We see it happen again and again. Someone will make a statement that is either ambiguous or "objectionable" only for its failure to show proper obeisance to certain sensitivities or to one of the canonical myths of politically correctness. The statement may fail to add a Seinfeldian qualification ("not that there's anything wrong with that") disavowing a bias that has not been expressed. It may  come too close to an uncomfortable truth that is susceptioble to misinterpretation (e.g., Paul Ryan's recent statements regarding the interaction of culture and poverty).

He or she will then be overwhelmed by charges of "racism" or "sexism." When his or her defenders point out that the charges are untrue, the attackers will just scream louder or say that, even if it was not biased, the statement was in some sense "insensitive" so "just as bad." Because being seen as "racist" or "sexist" is anathema in today's society, people who know better either join the pogrom or head for cover.

Now, to be clear, I don't think that's what Ashley is doing. But the examples that she gives are instructive. In our hypersenstive world, they may be political gaffes, but they are not substantive errors.

For example, Grothman made a statement about young men being more interested in making money because they may someday be breadwinners. He was arguing that disparities in pay between men and women do not necessarily reflect employer bias.

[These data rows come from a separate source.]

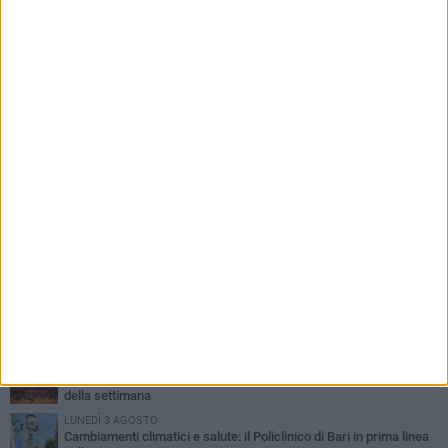
PIÙ LETTI QUESTA SETTIMANA
LUNEDÌ 3 AGOSTO
UEFA Euro 2032, formalizzata la disponibilità dello Stadio San
Nicola. Leccese: «Bari è pronta»
LUNEDÌ 3 AGOSTO
Continua la stagione dei mercati serali a Bari: il calendario di
agosto
LUNEDÌ 3 AGOSTO
"Le Due Bari", un programma diffuso nei Municipi: tutti gli eventi
della settimana
LUNEDÌ 3 AGOSTO
Cambiamenti climatici e salute: il Policlinico di Bari in prima linea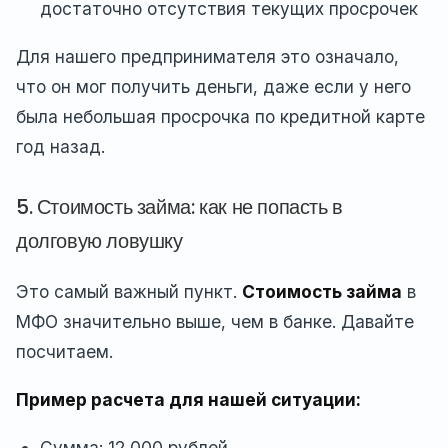
достаточно отсутствия текущих просрочек
Для нашего предпринимателя это означало,
что он мог получить деньги, даже если у него
была небольшая просрочка по кредитной карте
год назад.
5. Стоимость займа: как не попасть в
долговую ловушку
Это самый важный пункт.
Стоимость займа
в
МФО значительно выше, чем в банке. Давайте
посчитаем.
Пример расчета для нашей ситуации:
Сумма: 12 000 рублей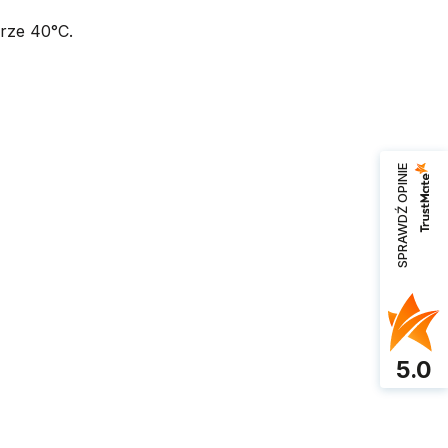
urze 40°C.
SPRAWDŹ OPINIE
5.0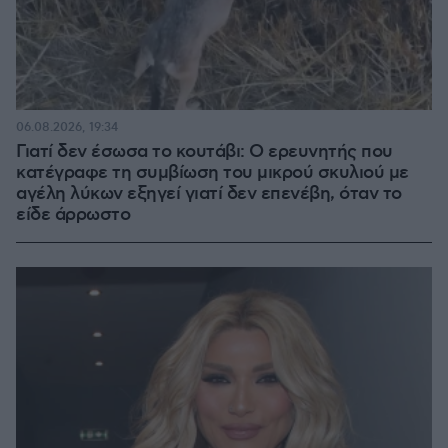
06.08.2026, 19:34
Γιατί δεν έσωσα το κουτάβι: Ο ερευνητής που
κατέγραφε τη συμβίωση του μικρού σκυλιού με
αγέλη λύκων εξηγεί γιατί δεν επενέβη, όταν το
είδε άρρωστο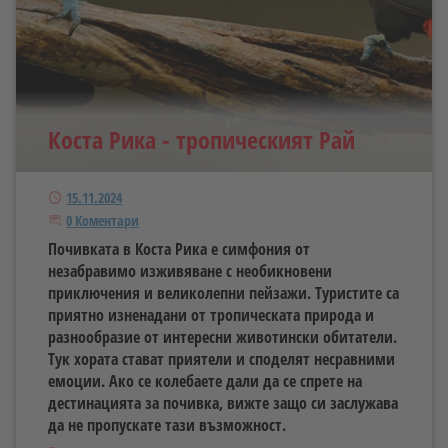
Коста Рика - тропическият Рай
Публикуван
15.11.2024
Започнете дискусията
0 Коментари
Почивката в Коста Рика е симфония от
незабравимо изживяване с необикновени
приключения и великолепни пейзажи. Туристите са
приятно изненадани от тропическата природа и
разнообразие от интересни животински обитатели.
Тук хората стават приятели и споделят несравними
емоции. Ако се колебаете дали да се спрете на
дестинацията за почивка, вижте защо си заслужава
да не пропускате тази възможност.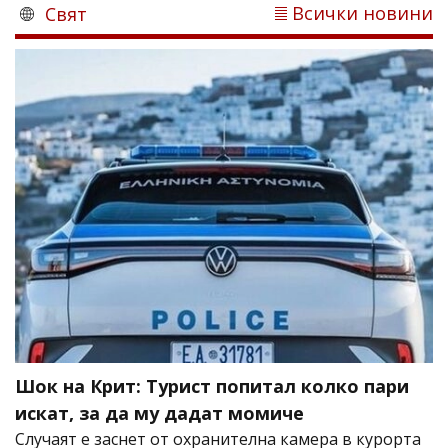
Всички новини
Свят
Шок на Крит: Турист попитал колко пари
искат, за да му дадат момиче
Случаят е заснет от охранителна камера в курорта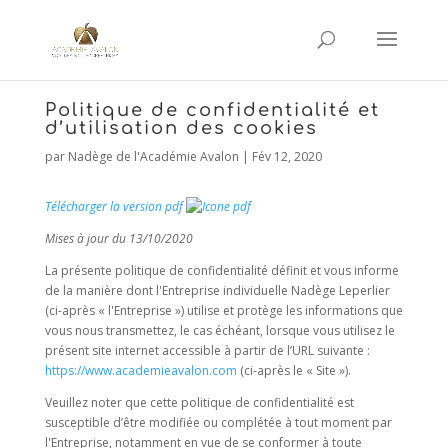
Politique de confidentialité et
d’utilisation des cookies
par
Nadège de l'Académie Avalon
|
Fév 12, 2020
Télécharger la version pdf
Mises à jour du 13/10/2020
La présente politique de confidentialité définit et vous informe
de la manière dont l'Entreprise individuelle Nadège Leperlier
(ci-après « l'Entreprise ») utilise et protège les informations que
vous nous transmettez, le cas échéant, lorsque vous utilisez le
présent site internet accessible à partir de l’URL suivante :
https://www.academieavalon.com
(ci-après le « Site »).
Veuillez noter que cette politique de confidentialité est
susceptible d’être modifiée ou complétée à tout moment par
l'Entreprise, notamment en vue de se conformer à toute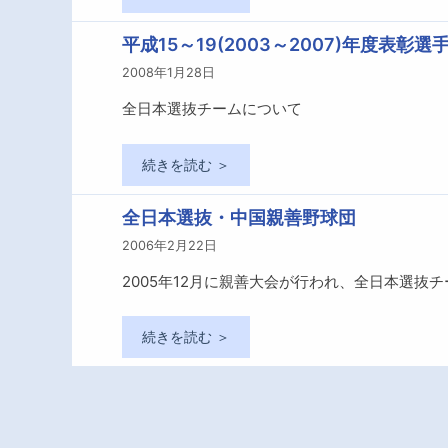
平成15～19(2003～2007)年度表
2008年1月28日
全日本選抜チームについて
続きを読む ＞
全日本選抜・中国親善野球団
2006年2月22日
2005年12月に親善大会が行われ、全日本選抜
続きを読む ＞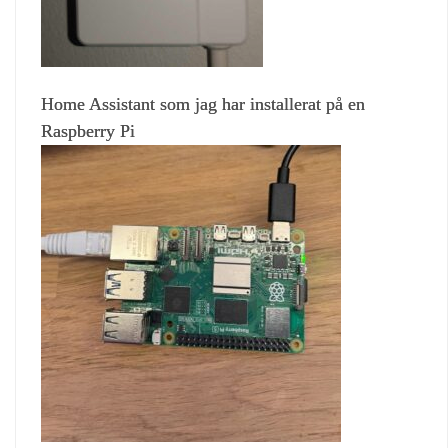
Home Assistant som jag har installerat på en
Raspberry Pi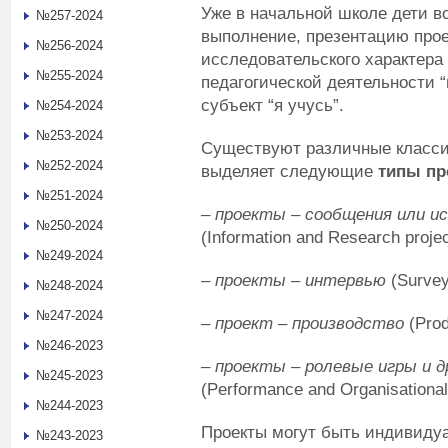
Уже в начальной школе дети во
№257-2024
выполнение, презентацию прое
№256-2024
исследовательского характера 
№255-2024
педагогической деятельности “
субъект “я учусь”.
№254-2024
№253-2024
Существуют различные класси
№252-2024
выделяет следующие
типы пр
№251-2024
–
проекты
–
сообщения или и
№250-2024
(Information and Research projec
№249-2024
–
проекты
–
интервью
(Survey
№248-2024
№247-2024
–
проект
–
производство
(Prod
№246-2023
–
проекты
–
ролевые игры и 
№245-2023
(Performance and Organisational
№244-2023
Проекты могут быть индивиду
№243-2023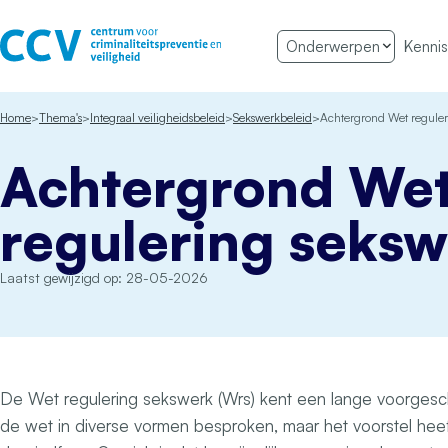
Ga naar de inhoud
Onderwerpen
Kennis
Het CCV
Home
Thema's
Integraal veiligheidsbeleid
Sekswerkbeleid
Achtergrond Wet reguler
Achtergrond We
regulering seks
Laatst gewijzigd op: 28-05-2026
De Wet regulering sekswerk (Wrs) kent een lange voorgesch
de wet in diverse vormen besproken, maar het voorstel heef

One alternate explanation, he said, might have something to do with life choices. He gave the example of two lawyers who marry. The husband stays at his firm while the wife takes time off to raise the children. At 50, he'll probably be making more money than she is, but this will not be the product of employer bias.

The first thing to note is that Grothman is right. This story applies to about many lawyers that I know. For whatever reason, women have been more likely to step out of the workforce - or take less demanding jobs - for family reasons. This has consequences. Indeed, yesterday's New York Times reported on a study finding that "too much" family leave can hurt one's career prospects.

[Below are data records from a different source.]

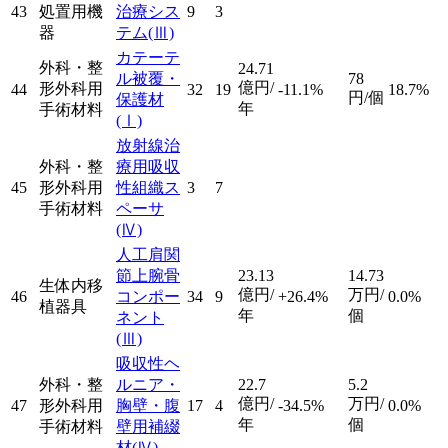
43
処置用機
治療シス
9
3
器
テム
(Ⅲ)
カテーテ
外科・整
24.71
ル被覆・
78
億円/
形外科用
44
32
19
-11.1%
18.7%
円/個
保護材
年
手術材料
(Ⅰ)
放射線治
外科・整
療用吸収
45
形外科用
性組織ス
3
7
手術材料
ペーサ
(Ⅳ)
人工肩関
節上腕骨
23.13
14.73
生体内移
億円/
万円/
46
コンポー
34
9
+26.4%
0.0%
植器具
年
個
ネント
(Ⅲ)
吸収性ヘ
外科・整
ルニア・
22.7
5.2
億円/
万円/
47
形外科用
胸壁・腹
17
4
-34.5%
0.0%
年
個
手術材料
壁用補綴
材
(Ⅳ)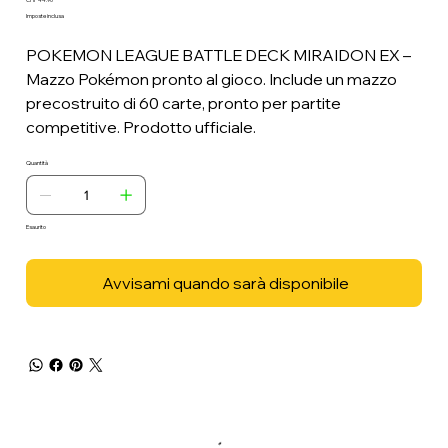
Prezzo
Imposte inclusa
POKEMON LEAGUE BATTLE DECK MIRAIDON EX –
Mazzo Pokémon pronto al gioco. Include un mazzo
precostruito di 60 carte, pronto per partite
competitive. Prodotto ufficiale.
Quantità
Esaurito
Avvisami quando sarà disponibile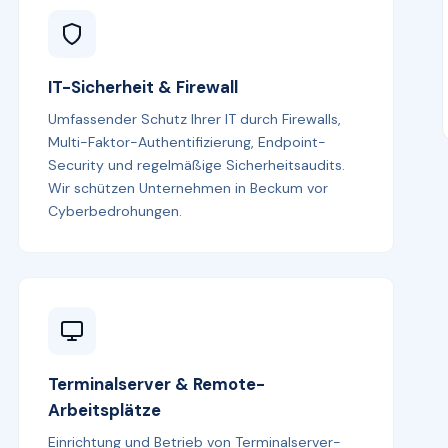
IT-Sicherheit & Firewall
Umfassender Schutz Ihrer IT durch Firewalls,
Multi-Faktor-Authentifizierung, Endpoint-
Security und regelmäßige Sicherheitsaudits.
Wir schützen Unternehmen in Beckum vor
Cyberbedrohungen.
Terminalserver & Remote-
Arbeitsplätze
Einrichtung und Betrieb von Terminalserver-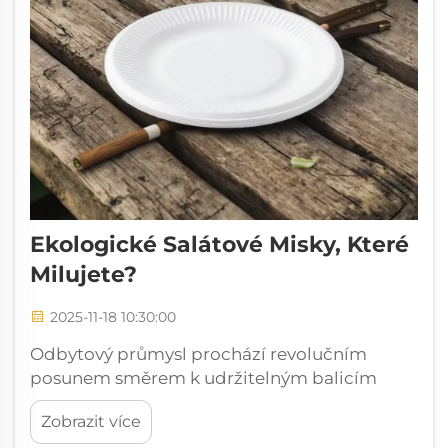
Ekologické Salátové Misky, Které
Milujete?
2025-11-18 10:30:00
Odbytový průmysl prochází revolučním
posunem směrem k udržitelným balicím
řešením, přičemž jednorázové misky z
Zobrazit více
krafťového papíru se stávají oblíbenou volbou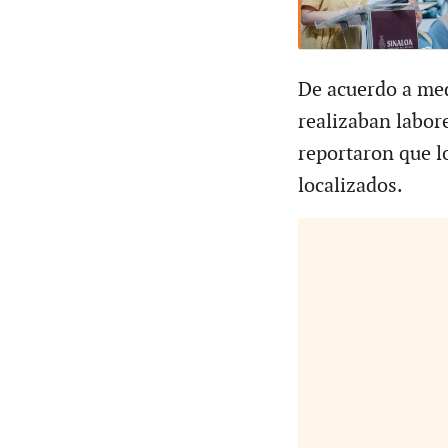
De acuerdo a med
realizaban labor
reportaron que l
localizados.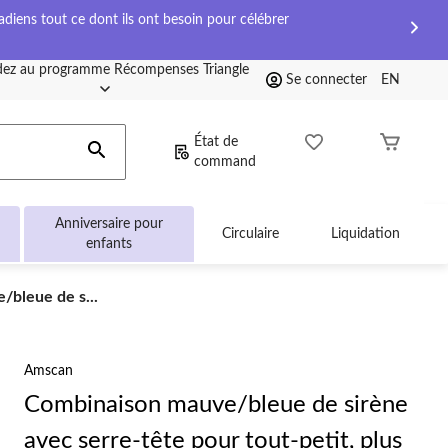
diens tout ce dont ils ont besoin pour célébrer
ez au programme Récompenses Triangle
Se connecter
EN
État de
command
Anniversaire pour
Circulaire
Liquidation
enfants
bleue de s...
Amscan
Combinaison mauve/bleue de sirène
avec serre-tête pour tout-petit, plus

The second thing to note is that his point was not normative - he was not saying that this is the way it should be - only that it has been the way it is.

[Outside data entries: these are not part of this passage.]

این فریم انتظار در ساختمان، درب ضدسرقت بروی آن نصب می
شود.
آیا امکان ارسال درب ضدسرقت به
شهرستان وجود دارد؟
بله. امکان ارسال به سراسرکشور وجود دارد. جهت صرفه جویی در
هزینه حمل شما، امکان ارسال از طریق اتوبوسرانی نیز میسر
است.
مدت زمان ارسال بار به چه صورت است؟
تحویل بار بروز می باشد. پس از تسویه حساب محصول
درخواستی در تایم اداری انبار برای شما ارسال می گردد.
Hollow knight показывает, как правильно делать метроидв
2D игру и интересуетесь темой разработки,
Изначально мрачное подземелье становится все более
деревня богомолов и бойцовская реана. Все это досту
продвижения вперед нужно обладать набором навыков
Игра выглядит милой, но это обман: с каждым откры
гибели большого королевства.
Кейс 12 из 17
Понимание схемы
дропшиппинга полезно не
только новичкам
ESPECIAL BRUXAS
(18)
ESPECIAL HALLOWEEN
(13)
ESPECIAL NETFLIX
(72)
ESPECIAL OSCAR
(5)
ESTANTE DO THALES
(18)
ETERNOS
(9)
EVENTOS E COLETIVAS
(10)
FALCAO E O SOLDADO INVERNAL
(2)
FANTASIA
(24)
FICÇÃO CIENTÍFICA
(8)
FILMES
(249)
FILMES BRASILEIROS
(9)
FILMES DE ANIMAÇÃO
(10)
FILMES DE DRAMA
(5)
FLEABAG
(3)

It could be that women who are becoming lawyers today will be less likely to do this in the future. It may be that the greater tendency - so far - of women to interrupt their careers (or take more family friendly jobs) is the product of "socially constructed" gender roles. It may be that employers should - whether on their own or by compulsion - adopt more family friendly policies so women are less likely to leave - even if this does impose costs on others.

But none of this is what Grothman was addressing.

Ashley quotes an old - and admittedly inartful - statement opposing mandatory life sentence for persons committed of two or more counts of sexual assault of a child. While one could read the statement as being "insensitive" to victims, Grothman's point was that all such offenses are not the same and that some sentencing discretion may be in order. For example, do we want to impose a mandatory life sentence on an 18 year old convicted of having sex with his fifteen year old girl friend? He could have said it better, but it seems pretty clear that this is what he meant.

Now I understand that many people don't want to think this hard (although it's really pretty easy) about what someone has said. Some don't want to give a political opponent the benefit of the doubt. Others find it easier to suspend critical analysis. For them, it is enough that he said something that  - kind of, sort of  - has to do with gender roles or some other sensitive topic and that's icky.  It's easier to think one has preserved one's own virtue by pre-emptorily throwing the speaker under the bus.

Of course, Ashley Schultz is not one of those people. But I think we need to make a distinction between criticizing a candidate's political skills and judgment, on the one hand and his or her substantive positions on the other.

* By way of disclosure, Ashley works at St. Anthony's School where I am on the Board of Directors. I have no authority over her, but, even if I did, she should feel to tell me where I'm wrong. God knows I need it.